TASK OBJECTIVE: Reproduce the passage on Caribbean medical schools word for word, starting at "One of these" and ending at "in the U.S.".

━━━ TEXT

According to the Association of American Medical Colleges, only about one-half of all applicants to U.S. medical schools
eventually receive an admissions offer. Given this statistic, many American applicants consider applying to Caribbean medical schools
in hopes of increasing their admissions chances. These applicants should understand, however, that any advantage they receive in admissions may
be more than offset by the disadvantages they will
later face in their careers.
Former AAMC President Jordan J. Cohen noted that an ongoing lack of information about
Caribbean schools leaves American employers with questions about their
graduates' quality. "Unfortunately, we just don't know as much as we'd like
about medical education in offshore schools or about the relative performance of
their graduates during their careers as practitioners," Cohen wrote in an open
letter on the subject. He called for more dialogue so that the American medical
community could better assess the Caribbean schools' educational value. Until
that happens, U.S. graduates of Caribbean schools will continue to encounter doubts
from potential employers about their qualifications.
We asked one of our consultants, Dr. Gregory Goldmacher, to explain the concerns that U.S. medical professionals
have about graduates of Caribbean medical schools.
"Applicants considering schools in the Caribbean should realize
that there are serious challenges to overcome for anyone who receives their
medical education from a foreign medical school," says Greg.
One of these challenges lies in securing admission to a residency program.
"Each year, about 16,000 residency positions become available nationwide," says Greg.
"Approximately 12,000 of those are filled by graduates of U.S. medical schools. That leaves 4,000 available positions for other
graduates – and there are usually over 30,000 foreign-trained doctors competing for them.
"Some of these candidates were highly skilled physicians in their countries of origin – cardiologists, orthopedic surgeons, and the like. Given that kind of competition, getting into a residency program with a foreign medical education from a school in the Caribbean is not easy.
"However, there are a few well-established Caribbean schools that can serve as a launching point for a medical career in the U.S.
"Ross University, for example, has made
great efforts to establish connections with U.S. medical
schools. Students from Ross and its peers generally do
their third and fourth year clinical rotations in U.S.

━━━━━━
━━━ AVAILABLE DATA

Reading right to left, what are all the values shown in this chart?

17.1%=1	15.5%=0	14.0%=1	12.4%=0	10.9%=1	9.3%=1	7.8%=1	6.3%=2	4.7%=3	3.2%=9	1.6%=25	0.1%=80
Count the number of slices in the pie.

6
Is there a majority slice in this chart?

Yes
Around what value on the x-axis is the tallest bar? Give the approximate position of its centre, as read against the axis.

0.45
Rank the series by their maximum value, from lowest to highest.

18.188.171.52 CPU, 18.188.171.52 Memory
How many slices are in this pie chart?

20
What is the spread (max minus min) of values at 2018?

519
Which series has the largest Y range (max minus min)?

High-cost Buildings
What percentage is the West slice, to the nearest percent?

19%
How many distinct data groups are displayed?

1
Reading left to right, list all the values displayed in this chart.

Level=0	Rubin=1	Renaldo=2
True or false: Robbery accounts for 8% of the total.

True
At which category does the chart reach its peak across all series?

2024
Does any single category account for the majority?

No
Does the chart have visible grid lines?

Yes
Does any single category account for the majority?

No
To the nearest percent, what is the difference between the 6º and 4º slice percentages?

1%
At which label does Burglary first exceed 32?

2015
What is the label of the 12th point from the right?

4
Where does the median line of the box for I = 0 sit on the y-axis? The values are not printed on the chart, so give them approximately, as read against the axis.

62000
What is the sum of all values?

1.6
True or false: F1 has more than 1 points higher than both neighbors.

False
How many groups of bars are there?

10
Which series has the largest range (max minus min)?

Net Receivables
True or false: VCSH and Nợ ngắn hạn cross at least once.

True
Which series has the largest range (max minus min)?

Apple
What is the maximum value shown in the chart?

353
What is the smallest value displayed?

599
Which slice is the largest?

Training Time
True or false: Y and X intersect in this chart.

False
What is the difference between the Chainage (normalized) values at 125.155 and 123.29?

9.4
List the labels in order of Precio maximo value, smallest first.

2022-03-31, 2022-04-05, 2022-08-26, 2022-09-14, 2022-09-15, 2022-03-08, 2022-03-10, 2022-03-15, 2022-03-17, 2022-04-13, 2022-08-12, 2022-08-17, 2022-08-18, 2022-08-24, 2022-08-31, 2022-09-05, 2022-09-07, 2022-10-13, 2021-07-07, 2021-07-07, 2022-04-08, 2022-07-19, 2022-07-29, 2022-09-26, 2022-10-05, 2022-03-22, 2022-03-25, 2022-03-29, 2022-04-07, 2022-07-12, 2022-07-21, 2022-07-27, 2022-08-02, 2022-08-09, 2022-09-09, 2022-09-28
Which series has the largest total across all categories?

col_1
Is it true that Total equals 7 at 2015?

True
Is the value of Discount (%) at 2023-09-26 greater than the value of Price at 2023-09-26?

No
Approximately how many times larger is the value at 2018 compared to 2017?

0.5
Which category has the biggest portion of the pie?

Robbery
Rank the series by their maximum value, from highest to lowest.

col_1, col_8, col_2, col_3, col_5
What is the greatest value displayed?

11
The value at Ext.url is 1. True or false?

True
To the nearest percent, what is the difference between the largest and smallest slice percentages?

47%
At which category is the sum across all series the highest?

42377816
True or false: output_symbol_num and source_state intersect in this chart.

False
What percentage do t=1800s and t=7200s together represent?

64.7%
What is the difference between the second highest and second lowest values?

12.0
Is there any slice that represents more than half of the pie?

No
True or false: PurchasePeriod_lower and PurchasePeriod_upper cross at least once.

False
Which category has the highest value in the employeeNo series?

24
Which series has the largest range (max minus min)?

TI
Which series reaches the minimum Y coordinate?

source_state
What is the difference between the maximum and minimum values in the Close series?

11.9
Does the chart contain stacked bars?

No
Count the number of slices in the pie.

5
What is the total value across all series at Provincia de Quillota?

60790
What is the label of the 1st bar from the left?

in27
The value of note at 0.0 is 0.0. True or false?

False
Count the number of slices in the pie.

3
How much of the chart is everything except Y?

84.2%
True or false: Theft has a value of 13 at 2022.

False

━━━━━━

RESULT OF THIS TASK:
One of these challenges lies in securing admission to a residency program.
"Each year, about 16,000 residency positions become available nationwide," says Greg.
"Approximately 12,000 of those are filled by graduates of U.S. medical schools. That leaves 4,000 available positions for other
graduates – and there are usually over 30,000 foreign-trained doctors competing for them.
"Some of these candidates were highly skilled physicians in their countries of origin – cardiologists, orthopedic surgeons, and the like. Given that kind of competition, getting into a residency program with a foreign medical education from a school in the Caribbean is not easy.
"However, there are a few well-established Caribbean schools that can serve as a launching point for a medical career in the U.S.